> TRAVAIL À FAIRE:
Répondez aux questions suivantes à partir de l'extrait sur l'apologétique présenté ci-dessous :
1. Selon l'extrait, de quoi les mots humains sont-ils le moyen, malgré leur caractère fragmentaire et incomplet ?
2. Quelle idée l'extrait prend-il comme premier exemple de mot clé ?
3. À quoi l'extrait compare-t-il le retour de l'homme pécheur vers Dieu ?

> EXTRAIT DU DOCUMENT:
:::::

L’apologétique repose sur la capacité de Dieu de se révéler par le moyen du langage humain

    Tout ce que nous venons de découvrir, il faut le dire. C’est dans le champ de la nature et du créé qu’il faut aussi situer le langage humain. Nous pouvons donc avoir une approche de celui-ci qui est quelque peu semblable à celle de la nature : quelque fragmentaires et incomplets que puissent être les mots humains, ils sont cependant le moyen par lequel Dieu a choisi de se faire connaître.

 

    L’apologétique peut se servir de mots qui agiront comme des indicateurs pour le profit de ceux qui doivent encore découvrir ce que c’est que de faire l’expérience de Dieu. Elle se sert d’un ensemble de mots clés pour tenter d’expliquer ce que c’est que de connaître Dieu, en établissant un lien de parenté avec des mots qui interviennent dans l’expérience humaine. Prenons l’idée du pardon. Si vous arrivez à vous imaginer ce que peut être le pardon réel accordé pour une offense grave, vous êtes sur le point de comprendre la portée du pardon chrétien. Il en est de même de l’idée de réconciliation avec une personne qui vous est très chère, vous aurez une petite idée de ce qu’est le retour de l’homme pécheur vers Dieu. C’est comme rentrer à la maison après avoir erré longtemps seul, ayant peut-être perdu tout espoir de pouvoir revenir.

    Comment l’apologétique peut-elle se servir de mot ainsi ? N’y a-t-il pas un certain arbitraire dans cette façon de procéder ? De quel droit pouvons-nous nous appuyer sur l’expérience humaine de la réconciliation pour oser ensuite affirmer qu’elle est en quelque sorte un écho de la réconciliation avec Dieu ?

:::::

Données recueillies

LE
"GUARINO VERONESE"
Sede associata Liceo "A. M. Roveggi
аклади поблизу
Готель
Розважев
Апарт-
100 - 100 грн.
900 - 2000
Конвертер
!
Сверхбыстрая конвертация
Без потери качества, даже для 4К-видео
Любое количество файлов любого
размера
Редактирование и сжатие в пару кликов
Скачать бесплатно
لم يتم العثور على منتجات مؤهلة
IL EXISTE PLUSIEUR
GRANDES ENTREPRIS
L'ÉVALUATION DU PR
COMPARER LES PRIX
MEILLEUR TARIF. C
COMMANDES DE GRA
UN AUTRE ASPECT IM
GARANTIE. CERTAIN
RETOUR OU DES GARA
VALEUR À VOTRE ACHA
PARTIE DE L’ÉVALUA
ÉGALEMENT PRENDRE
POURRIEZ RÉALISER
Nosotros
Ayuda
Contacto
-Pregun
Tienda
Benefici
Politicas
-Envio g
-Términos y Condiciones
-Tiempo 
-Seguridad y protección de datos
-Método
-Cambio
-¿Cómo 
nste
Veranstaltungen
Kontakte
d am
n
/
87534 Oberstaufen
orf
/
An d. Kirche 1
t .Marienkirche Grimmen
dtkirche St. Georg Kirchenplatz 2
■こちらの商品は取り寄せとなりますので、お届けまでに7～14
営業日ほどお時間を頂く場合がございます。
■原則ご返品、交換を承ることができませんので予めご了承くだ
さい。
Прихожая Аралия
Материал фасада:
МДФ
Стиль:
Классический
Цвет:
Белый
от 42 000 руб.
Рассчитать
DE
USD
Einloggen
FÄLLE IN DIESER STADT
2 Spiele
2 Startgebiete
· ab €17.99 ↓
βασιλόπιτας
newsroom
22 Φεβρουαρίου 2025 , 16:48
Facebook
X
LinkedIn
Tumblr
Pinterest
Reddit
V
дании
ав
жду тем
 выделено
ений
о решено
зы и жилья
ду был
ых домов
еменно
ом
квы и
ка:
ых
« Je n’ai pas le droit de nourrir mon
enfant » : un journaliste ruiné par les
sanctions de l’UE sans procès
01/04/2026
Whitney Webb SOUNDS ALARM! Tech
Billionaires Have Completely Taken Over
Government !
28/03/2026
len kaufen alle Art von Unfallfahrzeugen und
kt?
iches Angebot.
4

:::::

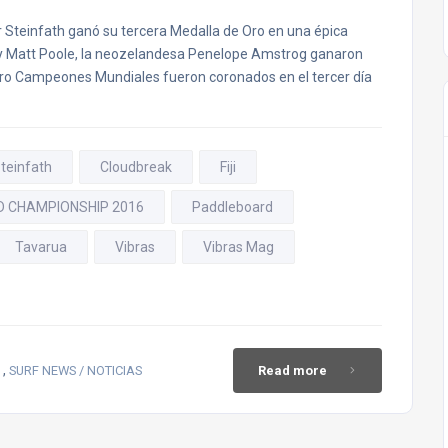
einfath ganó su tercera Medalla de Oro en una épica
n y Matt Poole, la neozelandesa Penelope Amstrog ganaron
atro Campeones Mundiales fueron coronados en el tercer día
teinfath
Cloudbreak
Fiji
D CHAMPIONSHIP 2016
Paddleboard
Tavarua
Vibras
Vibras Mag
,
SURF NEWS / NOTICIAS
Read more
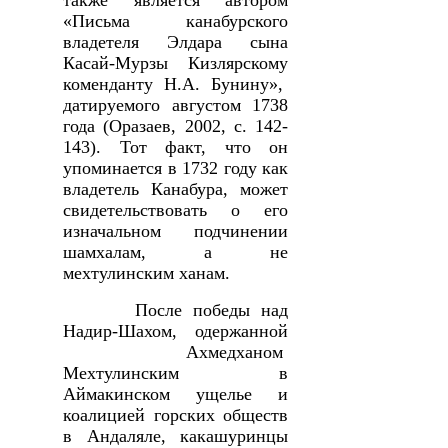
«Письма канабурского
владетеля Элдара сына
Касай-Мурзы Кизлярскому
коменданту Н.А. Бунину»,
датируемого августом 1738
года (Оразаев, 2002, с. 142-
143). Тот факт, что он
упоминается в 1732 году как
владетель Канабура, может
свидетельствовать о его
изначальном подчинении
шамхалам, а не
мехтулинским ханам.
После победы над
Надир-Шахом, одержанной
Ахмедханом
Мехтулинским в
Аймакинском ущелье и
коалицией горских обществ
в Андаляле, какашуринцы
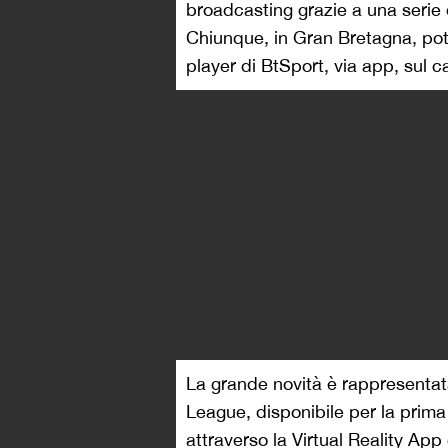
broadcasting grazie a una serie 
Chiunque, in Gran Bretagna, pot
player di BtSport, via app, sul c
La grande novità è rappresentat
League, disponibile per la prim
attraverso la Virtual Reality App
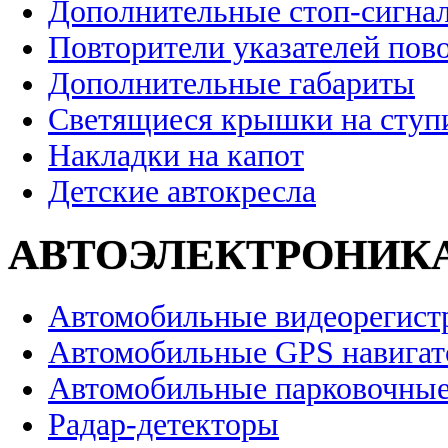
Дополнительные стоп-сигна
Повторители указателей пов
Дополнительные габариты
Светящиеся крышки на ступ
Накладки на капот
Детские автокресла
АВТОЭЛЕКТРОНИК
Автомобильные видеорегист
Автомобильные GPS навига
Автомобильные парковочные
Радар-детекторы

:::::

> CORRIGÉ DE L'EXERCICE:
1. Ils sont le moyen par lequel Dieu a choisi de se faire connaître.
2. L'idée du pardon.
3. À rentrer à la maison après avoir erré longtemps seul, en ayant peut-être perdu tout espoir de pouvoir revenir.